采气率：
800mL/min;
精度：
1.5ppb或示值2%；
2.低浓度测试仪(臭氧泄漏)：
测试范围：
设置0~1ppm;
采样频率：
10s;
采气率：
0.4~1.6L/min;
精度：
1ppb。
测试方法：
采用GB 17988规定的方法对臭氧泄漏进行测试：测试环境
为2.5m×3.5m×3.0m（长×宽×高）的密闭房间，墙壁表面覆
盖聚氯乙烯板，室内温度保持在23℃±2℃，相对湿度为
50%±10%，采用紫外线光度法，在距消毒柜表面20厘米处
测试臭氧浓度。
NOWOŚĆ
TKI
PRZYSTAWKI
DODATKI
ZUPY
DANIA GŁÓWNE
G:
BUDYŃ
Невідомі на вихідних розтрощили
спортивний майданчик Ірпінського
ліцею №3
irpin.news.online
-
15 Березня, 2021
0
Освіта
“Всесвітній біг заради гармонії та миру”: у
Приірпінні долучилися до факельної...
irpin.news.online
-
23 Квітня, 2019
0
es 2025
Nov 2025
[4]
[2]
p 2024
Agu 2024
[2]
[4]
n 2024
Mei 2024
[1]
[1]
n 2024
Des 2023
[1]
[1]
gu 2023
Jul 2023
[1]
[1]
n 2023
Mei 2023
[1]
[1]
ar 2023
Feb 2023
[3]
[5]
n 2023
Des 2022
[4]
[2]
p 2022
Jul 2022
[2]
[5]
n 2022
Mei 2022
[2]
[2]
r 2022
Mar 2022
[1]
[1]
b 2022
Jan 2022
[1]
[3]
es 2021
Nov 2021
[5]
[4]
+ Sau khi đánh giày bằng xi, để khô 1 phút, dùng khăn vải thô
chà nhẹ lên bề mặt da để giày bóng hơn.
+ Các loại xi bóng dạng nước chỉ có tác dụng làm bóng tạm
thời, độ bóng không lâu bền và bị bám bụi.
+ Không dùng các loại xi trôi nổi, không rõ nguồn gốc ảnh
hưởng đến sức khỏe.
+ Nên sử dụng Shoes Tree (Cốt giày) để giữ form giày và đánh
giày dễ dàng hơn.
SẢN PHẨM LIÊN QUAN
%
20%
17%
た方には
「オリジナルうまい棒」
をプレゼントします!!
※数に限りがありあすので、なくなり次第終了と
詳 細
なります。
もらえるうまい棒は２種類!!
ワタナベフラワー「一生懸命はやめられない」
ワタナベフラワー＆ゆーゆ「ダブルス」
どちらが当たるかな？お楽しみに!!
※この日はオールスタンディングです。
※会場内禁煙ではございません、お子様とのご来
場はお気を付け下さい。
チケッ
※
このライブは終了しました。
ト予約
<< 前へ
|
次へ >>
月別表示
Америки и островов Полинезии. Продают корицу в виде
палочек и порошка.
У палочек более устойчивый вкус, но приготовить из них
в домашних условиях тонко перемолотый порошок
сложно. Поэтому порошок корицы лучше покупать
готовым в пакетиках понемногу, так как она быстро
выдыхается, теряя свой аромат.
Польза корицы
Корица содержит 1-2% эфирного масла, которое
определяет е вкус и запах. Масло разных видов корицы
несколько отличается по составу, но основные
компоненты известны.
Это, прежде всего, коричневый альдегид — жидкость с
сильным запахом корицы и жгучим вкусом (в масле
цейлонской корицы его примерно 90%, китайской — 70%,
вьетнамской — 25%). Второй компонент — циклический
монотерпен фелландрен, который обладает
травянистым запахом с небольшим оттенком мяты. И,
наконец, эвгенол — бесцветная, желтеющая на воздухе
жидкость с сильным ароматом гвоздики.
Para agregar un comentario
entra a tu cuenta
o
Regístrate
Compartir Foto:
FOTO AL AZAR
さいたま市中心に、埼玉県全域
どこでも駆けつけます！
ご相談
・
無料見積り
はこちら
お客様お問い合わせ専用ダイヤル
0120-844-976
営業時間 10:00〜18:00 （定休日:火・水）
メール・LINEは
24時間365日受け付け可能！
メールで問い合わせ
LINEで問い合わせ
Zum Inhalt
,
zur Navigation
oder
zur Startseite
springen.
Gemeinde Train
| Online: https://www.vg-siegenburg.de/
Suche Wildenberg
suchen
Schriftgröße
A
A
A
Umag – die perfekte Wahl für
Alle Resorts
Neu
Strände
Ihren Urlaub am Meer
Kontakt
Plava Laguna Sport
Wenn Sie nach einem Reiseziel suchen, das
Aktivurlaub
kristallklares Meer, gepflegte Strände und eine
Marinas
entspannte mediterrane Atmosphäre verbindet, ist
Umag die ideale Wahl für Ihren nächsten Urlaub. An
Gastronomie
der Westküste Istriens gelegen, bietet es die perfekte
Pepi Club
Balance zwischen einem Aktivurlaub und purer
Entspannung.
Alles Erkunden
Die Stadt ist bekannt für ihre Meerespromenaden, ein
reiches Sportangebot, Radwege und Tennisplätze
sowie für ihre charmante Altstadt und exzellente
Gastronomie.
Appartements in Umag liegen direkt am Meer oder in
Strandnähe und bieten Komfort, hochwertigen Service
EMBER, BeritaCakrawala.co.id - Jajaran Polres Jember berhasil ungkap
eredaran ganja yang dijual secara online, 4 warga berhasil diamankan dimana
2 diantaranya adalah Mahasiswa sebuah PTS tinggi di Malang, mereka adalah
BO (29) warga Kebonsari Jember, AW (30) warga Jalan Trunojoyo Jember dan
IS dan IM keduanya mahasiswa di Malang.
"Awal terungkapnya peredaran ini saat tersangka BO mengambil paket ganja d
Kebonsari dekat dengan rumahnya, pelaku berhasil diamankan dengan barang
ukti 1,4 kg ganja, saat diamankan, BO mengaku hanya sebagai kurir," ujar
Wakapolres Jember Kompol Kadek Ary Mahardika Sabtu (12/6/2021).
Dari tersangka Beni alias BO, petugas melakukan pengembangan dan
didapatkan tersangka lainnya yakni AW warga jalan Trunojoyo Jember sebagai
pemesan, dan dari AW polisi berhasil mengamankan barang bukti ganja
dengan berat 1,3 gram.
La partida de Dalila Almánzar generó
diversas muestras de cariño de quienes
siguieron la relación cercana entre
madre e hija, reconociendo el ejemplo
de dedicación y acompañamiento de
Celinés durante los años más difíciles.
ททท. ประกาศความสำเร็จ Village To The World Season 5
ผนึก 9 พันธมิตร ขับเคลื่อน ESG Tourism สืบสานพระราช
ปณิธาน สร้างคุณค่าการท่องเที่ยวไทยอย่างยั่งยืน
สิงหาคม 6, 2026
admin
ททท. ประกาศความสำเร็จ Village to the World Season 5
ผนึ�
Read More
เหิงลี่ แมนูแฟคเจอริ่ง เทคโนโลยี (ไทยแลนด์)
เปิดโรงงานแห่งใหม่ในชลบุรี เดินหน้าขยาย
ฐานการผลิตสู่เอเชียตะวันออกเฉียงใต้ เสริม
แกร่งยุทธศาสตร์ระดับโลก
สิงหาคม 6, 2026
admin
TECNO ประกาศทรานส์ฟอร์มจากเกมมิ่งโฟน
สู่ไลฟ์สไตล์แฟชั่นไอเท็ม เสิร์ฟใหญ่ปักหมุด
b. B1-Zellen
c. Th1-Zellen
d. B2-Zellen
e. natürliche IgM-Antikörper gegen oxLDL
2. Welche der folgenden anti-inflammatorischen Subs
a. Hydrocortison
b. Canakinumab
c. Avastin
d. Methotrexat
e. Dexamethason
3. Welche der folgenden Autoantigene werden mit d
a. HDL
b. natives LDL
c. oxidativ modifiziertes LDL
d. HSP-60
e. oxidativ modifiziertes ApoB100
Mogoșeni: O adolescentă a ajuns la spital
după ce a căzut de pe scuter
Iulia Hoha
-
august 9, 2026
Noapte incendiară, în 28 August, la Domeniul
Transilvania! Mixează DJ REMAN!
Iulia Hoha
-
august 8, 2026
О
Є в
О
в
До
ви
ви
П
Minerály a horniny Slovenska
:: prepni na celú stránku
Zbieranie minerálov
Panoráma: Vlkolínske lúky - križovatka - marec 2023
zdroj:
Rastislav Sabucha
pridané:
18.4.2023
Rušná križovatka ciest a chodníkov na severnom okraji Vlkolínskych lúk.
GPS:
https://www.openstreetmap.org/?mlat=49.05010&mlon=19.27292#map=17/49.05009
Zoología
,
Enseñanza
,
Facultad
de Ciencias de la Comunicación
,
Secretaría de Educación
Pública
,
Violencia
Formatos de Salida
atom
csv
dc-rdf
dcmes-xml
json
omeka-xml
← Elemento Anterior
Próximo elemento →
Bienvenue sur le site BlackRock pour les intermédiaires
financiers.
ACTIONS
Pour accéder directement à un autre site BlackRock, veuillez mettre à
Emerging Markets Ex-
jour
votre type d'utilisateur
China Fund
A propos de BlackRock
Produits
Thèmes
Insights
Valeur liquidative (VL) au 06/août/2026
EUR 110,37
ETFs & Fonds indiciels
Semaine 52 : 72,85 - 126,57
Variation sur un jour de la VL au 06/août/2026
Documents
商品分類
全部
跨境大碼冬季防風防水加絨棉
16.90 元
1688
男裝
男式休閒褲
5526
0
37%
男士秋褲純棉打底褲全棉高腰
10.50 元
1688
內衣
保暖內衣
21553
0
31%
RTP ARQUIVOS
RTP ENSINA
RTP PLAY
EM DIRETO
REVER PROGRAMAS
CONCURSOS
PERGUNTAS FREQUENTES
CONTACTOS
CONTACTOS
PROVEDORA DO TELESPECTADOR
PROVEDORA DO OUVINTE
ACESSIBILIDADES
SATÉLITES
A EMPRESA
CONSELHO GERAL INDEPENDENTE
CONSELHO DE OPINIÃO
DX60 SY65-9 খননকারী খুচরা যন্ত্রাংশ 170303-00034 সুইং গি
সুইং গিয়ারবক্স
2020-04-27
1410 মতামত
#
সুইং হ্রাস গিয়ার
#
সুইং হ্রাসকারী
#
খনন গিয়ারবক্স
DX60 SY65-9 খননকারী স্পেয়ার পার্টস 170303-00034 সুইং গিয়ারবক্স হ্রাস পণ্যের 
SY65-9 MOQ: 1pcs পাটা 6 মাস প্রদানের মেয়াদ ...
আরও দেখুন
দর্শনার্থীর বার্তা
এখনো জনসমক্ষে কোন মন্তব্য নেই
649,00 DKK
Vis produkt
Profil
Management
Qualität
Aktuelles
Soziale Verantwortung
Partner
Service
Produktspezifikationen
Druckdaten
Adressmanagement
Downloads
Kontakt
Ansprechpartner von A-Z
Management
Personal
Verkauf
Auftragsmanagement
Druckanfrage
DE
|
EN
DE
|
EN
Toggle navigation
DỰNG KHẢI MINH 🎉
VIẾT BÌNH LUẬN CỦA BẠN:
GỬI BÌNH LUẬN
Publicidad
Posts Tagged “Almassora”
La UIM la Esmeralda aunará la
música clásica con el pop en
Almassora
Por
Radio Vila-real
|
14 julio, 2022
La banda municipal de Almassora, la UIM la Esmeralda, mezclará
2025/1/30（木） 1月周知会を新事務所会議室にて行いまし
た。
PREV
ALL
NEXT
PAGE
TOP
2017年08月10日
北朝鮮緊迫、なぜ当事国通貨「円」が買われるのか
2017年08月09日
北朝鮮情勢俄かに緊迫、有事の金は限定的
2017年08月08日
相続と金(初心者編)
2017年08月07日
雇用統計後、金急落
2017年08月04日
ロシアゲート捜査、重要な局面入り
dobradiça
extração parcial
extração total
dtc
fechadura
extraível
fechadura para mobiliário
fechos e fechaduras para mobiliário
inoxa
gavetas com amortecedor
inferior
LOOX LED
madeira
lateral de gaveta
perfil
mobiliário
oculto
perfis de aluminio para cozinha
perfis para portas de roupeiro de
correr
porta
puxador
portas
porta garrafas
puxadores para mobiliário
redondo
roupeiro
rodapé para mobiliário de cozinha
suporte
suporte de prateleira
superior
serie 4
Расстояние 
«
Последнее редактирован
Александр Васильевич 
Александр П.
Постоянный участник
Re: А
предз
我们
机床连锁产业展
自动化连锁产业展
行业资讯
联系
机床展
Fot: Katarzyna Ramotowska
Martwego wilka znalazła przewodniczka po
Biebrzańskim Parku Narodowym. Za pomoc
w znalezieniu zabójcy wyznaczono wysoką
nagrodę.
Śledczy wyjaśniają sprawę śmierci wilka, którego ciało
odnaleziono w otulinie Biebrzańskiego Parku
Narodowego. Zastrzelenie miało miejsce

________________________

If the word "запахом" appears in a line above, copy that line.

## Answer section
сильным запахом корицы и жгучим вкусом (в масле
травянистым запахом с небольшим оттенком мяты. И,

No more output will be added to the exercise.